Observing short time scale communication between heart and brain cells is crucial in furthering our understanding of how disease develops and progresses. By providing flexibility in the way microscopes capture images it will provide a new window into the normal behaviour of these excitable tissues and thereby provide clues as to how to limit or stop disease progression through medical intervention.

Society as a whole will benefit from a deeper understanding of the processes that determine the health of excitable tissues. Cardiology and neuroscience define the two main areas of excitable tissue research. Our lack of basic understanding in these fields limits our ability to tackle major future health challenges: cardiovascular disease accounts for 27% of all deaths in the UK, with an estimated 7 million people living with cardiovascular disease. This alone has an estimated economic burden of £15 billion each year in the UK (British Heart Foundation Statistics). There are also 152,000 strokes each year in the UK, with over a third of the 1.2 million stroke survivors being dependent upon family or friends (Stroke Association statistics).

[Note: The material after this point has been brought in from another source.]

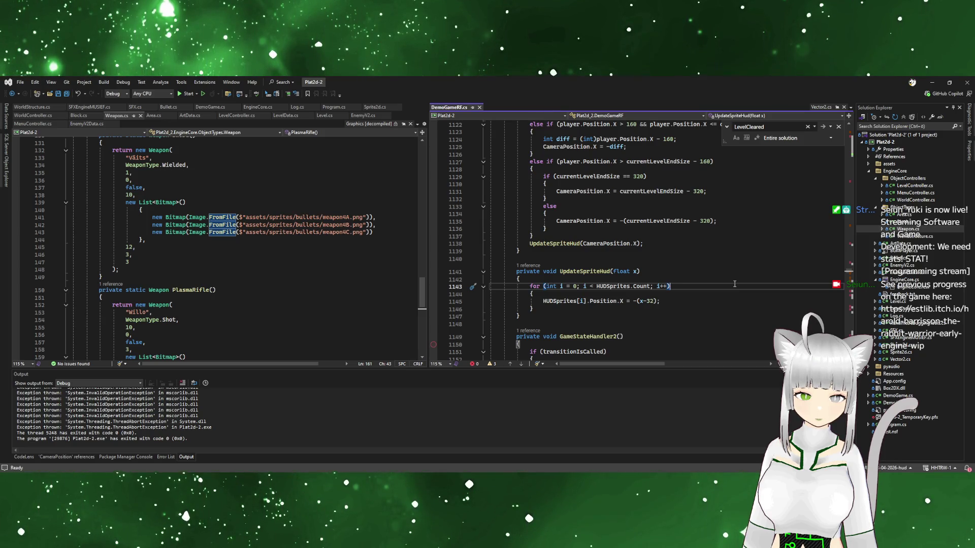
scroll(734, 284, up, 1)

Delivering a tool capable of efficiently imaging excitable tissue networks will provide an enabling step that will benefit the vast majority of researchers working in these fields. This project will allow research groups in industry and academia to capture signalling events in excitable tissue in two- and three-dimensional sections at high spatial and temporal resolution. This information will be critical in discriminating between healthy and pathological patterns of activity and identifying effective treatments sooner.

Wider research community: The RF-LSM system will be made available to researchers for up to 12 weeks each year. This will stimulate the development of collaborative projects across a wide range of disciplines in both industry and academia. Preliminary data will be acquired to demonstrate the additional value that the RF-LSM system has brought in comparison to conventional imaging systems and promote new basic science discoveries.

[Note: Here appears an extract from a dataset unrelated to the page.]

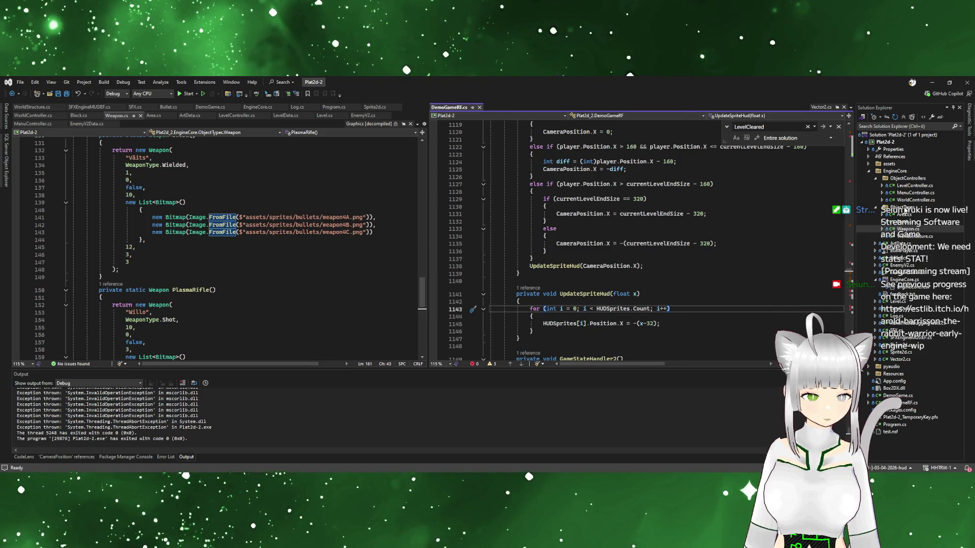
click(895, 207)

UK Commerce: Biomedical imaging remains a key strength in the UK. Any foreground IP developed during the lifetime of the project will be protected through the Innovation Impact and Business (IIB) team at the University of Exeter before being made available for licensing to interested parties. An ongoing relationship with companies with interests in related technologies will be maintained through a series of quarterly meetings.

Public engagement: The outcomes of the project will be made public through social media accounts held by the host institution. Publication in peer-reviewed journals will disseminate findings to the research community. Data will be shared in an accessible format through the Exeter University data repository, Open Research Exeter (ORE) to stimulate interest in biomedical research and relate the key project goals to a wider audience.

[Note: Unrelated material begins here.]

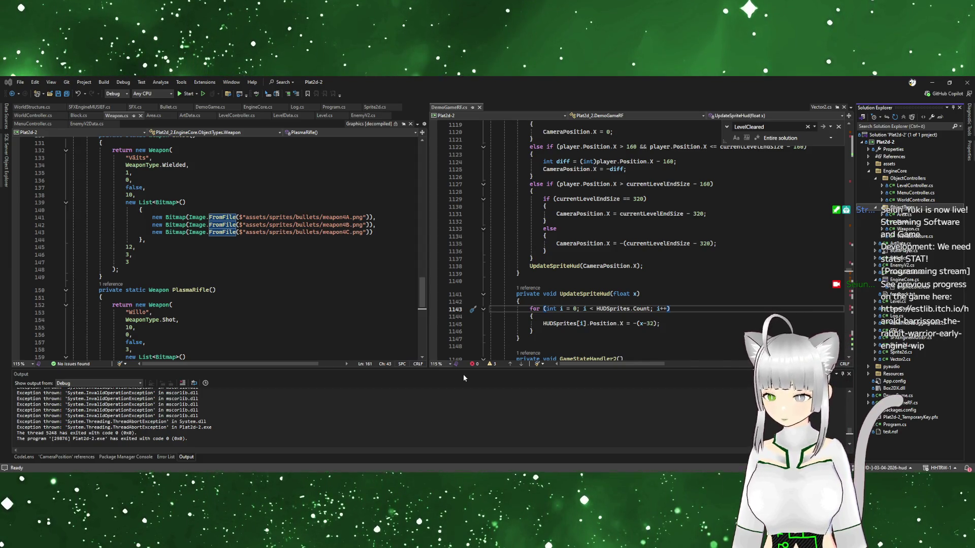
key(Return)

Interdisciplinary training: The researcher employed on this project will have multiple opportunities to extend their inter-disciplinary training. Being based in the Biomedical Physics group, the researcher will have access to a wide range of facilities from wet labs to laser laboratories to high performance computing. The researcher will encounter fellow postdoctoral researchers from a wide range of fields including MRI imaging, molecular vibrational imaging, tissue spectroscopy and biomechanics. There will be multiple opportunities for the researcher to enhance their translational skills in writing and presenting scientific data through courses run by the College of Engineering, Maths and Physical Sciences (CEMPS) at the University of Exeter.